Oz court holds ‘tweeted’ trial
SYDNEY: A landmark copyright trial that rebuffed a Hollywood bid to hold an Internet provider responsible for illegal downloads, was also Australia’s first proceedings reported live on Twitter. Federal Court judge Dennis Cowdroy approved the unusual measure, which resulted in hundreds of postings on the micro-blogging site. “This proceeding has attracted widespread interest both here in Australia and abroad, ,” he said in a summary of the case released on Thursday. “So much so that I understand this is the first Australian trial to be Twittered or tweeted. I granted approval for this to occur in view of the public interest in the proceeding, and it seems rather fitting for a copyright trial involving the Internet.”

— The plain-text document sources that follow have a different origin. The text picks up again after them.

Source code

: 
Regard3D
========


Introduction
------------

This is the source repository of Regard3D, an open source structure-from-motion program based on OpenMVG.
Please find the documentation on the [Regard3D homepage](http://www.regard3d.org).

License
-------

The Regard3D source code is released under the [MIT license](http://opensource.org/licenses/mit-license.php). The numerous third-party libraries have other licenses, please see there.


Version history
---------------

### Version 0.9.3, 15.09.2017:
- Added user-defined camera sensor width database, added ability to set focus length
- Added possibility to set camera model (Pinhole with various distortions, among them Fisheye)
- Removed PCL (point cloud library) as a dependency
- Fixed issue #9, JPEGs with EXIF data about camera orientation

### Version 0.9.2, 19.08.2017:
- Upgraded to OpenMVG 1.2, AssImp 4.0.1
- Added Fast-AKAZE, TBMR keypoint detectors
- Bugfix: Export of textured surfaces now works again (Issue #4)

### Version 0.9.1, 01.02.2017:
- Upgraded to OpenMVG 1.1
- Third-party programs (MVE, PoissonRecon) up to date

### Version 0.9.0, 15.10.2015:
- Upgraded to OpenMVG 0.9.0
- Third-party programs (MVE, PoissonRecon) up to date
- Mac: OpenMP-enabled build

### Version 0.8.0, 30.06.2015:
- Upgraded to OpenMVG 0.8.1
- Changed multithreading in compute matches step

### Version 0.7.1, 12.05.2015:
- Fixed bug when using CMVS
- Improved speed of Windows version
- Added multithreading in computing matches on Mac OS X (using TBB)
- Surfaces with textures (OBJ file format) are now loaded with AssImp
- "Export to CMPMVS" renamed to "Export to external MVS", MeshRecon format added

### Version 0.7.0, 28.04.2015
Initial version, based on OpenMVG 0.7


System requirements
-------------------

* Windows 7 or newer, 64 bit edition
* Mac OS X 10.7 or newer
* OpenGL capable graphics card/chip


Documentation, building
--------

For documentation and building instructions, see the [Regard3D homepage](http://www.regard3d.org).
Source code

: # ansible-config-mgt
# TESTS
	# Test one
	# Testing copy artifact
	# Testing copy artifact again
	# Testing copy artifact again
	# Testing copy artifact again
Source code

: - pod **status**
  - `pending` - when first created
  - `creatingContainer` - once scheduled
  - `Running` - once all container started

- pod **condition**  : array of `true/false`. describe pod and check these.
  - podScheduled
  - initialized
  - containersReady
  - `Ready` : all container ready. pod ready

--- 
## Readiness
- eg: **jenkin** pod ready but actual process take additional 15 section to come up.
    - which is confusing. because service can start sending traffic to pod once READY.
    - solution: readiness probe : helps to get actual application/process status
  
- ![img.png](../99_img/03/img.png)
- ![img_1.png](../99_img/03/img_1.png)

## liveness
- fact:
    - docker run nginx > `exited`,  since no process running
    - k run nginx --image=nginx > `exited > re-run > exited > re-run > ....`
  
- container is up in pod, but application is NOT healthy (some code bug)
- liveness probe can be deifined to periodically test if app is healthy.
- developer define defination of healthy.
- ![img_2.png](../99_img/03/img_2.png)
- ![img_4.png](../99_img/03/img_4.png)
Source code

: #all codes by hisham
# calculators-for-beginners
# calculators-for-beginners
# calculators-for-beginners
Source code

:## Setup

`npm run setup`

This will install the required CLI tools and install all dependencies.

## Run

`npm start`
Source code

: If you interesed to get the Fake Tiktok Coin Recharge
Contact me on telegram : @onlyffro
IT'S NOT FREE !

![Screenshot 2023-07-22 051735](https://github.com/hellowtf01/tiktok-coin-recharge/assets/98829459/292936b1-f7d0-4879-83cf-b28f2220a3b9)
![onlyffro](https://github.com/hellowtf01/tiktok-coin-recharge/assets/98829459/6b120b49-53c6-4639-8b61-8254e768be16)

Gravestones for ‘broke’ tycoon
DUBLIN: A property tycoon left “broke” by the spectacular collapse of Ireland’s construction boom plans to revive his fortunes by erecting gravestones instead of raising apartment blocks. Bernard McNamara, who last month said his businesses had debts in the region of 1.5 billion euros ($2.1 billion), is seeking planning permission to develop a graveyard in west Dublin, the Irish Independent reported on Thursday. McNamara, who bought a number of high profile Dublin hotels at the height of the Ireland’s ‘Celtic Tiger’ boom, said he was “broke” last month after a court ordered he personally repay 62.5 million euros to investors over a soured deal. The deal concerned a piece of land bought for 412 million euros in 2006 but valued by the court at an estimated 50 million euros and likely to become one of the most high profile assets to be owned by the state under a ‘bad bank’ plan.